Given data |

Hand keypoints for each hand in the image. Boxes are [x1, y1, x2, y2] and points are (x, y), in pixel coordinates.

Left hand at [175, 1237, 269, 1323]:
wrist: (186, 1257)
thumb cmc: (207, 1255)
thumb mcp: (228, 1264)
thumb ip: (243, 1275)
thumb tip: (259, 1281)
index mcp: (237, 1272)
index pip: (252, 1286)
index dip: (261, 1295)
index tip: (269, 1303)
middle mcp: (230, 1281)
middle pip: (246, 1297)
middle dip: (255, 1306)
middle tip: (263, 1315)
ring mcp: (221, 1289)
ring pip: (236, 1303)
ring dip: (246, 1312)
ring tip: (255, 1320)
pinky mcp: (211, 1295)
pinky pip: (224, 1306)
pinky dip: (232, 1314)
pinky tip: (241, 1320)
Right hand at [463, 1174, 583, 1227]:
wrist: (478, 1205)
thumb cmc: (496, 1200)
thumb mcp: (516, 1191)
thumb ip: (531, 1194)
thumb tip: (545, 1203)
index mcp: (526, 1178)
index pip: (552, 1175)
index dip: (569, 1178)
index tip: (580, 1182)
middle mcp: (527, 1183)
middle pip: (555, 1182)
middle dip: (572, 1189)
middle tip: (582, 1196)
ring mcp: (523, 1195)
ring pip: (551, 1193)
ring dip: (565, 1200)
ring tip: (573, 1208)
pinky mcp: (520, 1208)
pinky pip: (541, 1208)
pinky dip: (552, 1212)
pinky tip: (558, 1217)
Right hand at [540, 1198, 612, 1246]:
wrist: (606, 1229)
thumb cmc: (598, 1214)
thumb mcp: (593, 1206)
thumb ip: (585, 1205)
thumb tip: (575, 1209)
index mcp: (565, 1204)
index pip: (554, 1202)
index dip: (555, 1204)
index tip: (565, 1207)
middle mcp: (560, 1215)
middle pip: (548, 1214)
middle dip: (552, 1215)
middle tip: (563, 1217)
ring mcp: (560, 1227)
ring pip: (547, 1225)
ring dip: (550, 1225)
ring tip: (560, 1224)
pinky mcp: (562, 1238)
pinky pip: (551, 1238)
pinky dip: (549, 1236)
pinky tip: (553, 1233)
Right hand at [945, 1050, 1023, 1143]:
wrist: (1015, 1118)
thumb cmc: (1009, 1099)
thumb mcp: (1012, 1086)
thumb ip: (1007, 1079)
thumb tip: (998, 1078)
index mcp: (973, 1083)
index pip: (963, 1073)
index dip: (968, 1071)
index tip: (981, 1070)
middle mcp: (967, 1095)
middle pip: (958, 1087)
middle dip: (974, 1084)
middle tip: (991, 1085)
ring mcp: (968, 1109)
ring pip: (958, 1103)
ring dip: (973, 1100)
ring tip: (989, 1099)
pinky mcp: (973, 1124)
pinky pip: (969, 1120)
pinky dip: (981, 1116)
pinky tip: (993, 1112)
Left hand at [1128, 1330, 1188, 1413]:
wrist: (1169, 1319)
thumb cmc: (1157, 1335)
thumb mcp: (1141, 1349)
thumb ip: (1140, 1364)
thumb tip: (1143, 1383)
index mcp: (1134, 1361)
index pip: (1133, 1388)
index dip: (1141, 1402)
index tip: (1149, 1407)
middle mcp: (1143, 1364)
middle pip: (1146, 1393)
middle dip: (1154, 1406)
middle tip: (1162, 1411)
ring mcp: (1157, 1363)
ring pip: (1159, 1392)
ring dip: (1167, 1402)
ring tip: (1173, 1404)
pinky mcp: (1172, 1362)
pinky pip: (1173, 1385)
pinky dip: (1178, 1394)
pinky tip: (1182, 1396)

Task goal |
The number alone is the answer: work out how many lines in the data contain "hand".

Written answer |
6